▶ Supplied data
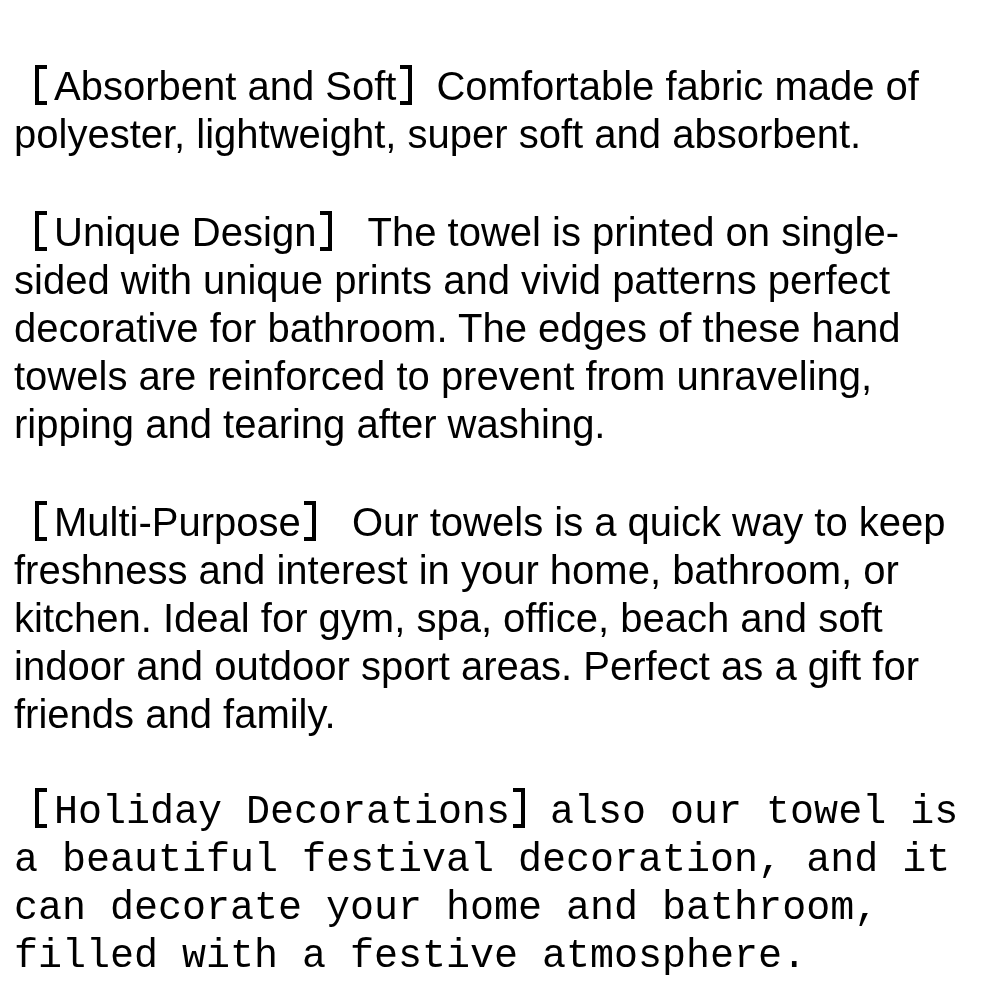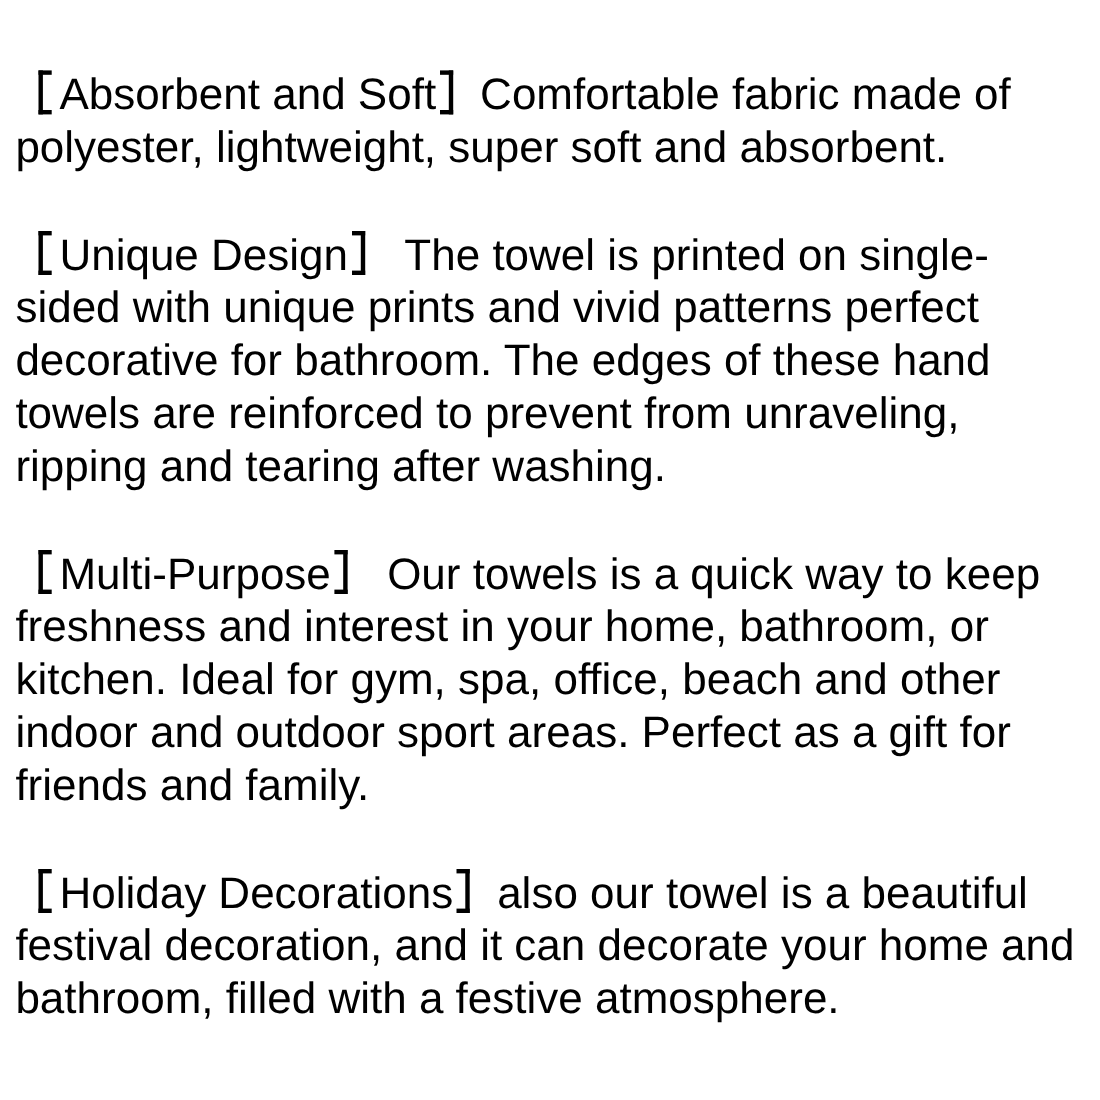--- a/index.html
+++ b/index.html
@@ -74,7 +74,7 @@
 
   <p class="para"><span class="bracket lb" aria-label="【"></span><span>Unique Design</span><span class="bracket rb" aria-label="】"></span><span class="gap">The towel is printed on single-sided with unique prints and vivid patterns perfect decorative for bathroom. The edges of these hand towels are reinforced to prevent from unraveling, ripping and tearing after washing.</span></p>
 
-  <p class="para"><span class="bracket lb" aria-label="【"></span><span>Multi-Purpose</span><span class="bracket rb" aria-label="】"></span><span class="gap">Our towels is a quick way to keep freshness and interest in your home, bathroom, or kitchen. Ideal for gym, spa, office, beach and other indoor and outdoor sport areas. Perfect as a gift for friends and family.</span></p>
+  <p class="para"><span class="bracket lb" aria-label="【"></span><span>Multi-Purpose</span><span class="bracket rb" aria-label="】"></span><span class="gap">Our towels is a quick way to keep freshness and interest in your home, bathroom, or kitchen. Ideal for gym, spa, office, beach and soft indoor and outdoor sport areas. Perfect as a gift for friends and family.</span></p>
 
   <p class="para"><span class="bracket lb" aria-label="【"></span><span>Holiday Decorations</span><span class="bracket rb" aria-label="】"></span><span>also our towel is a beautiful festival decoration, and it can decorate your home and bathroom, filled with a festive atmosphere.</span></p>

▶ Written task
Your reply is one number: how many lines of the records above contain the word "friends".

▶ Solution
2